**TASK TO CARRY OUT:**
Retype every line of the material below exactly, leaving the pictures out of your answer.

═══ SUPPLIED MATERIAL

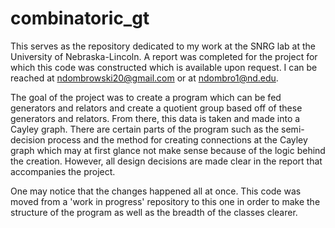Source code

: # combinatoric_gt
This serves as the repository dedicated to my work at the SNRG lab at the University of Nebraska-Lincoln. A report was completed for the project for which this code was constructed which is available upon request. I can be reached at ndombrowski20@gmail.com or at ndombro1@nd.edu.

The goal of the project was to create a program which can be fed generators and relators and create a quotient group based off of these generators and relators. From there, this data is taken and made into a Cayley graph. There are certain parts of the program such as the semi-decision process and the method for creating connections at the Cayley graph which may at first glance not make sense because of the logic behind the creation. However, all design decisions are made clear in the report that accompanies the project. 

One may notice that the changes happened all at once. This code was moved from a 'work in progress' repository to this one in order to make the structure of the program as well as the breadth of the classes clearer.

══════

**YOUR SOLUTION:**
Source code

: # combinatoric_gt
This serves as the repository dedicated to my work at the SNRG lab at the University of Nebraska-Lincoln. A report was completed for the project for which this code was constructed which is available upon request. I can be reached at ndombrowski20@gmail.com or at ndombro1@nd.edu.

The goal of the project was to create a program which can be fed generators and relators and create a quotient group based off of these generators and relators. From there, this data is taken and made into a Cayley graph. There are certain parts of the program such as the semi-decision process and the method for creating connections at the Cayley graph which may at first glance not make sense because of the logic behind the creation. However, all design decisions are made clear in the report that accompanies the project. 

One may notice that the changes happened all at once. This code was moved from a 'work in progress' repository to this one in order to make the structure of the program as well as the breadth of the classes clearer.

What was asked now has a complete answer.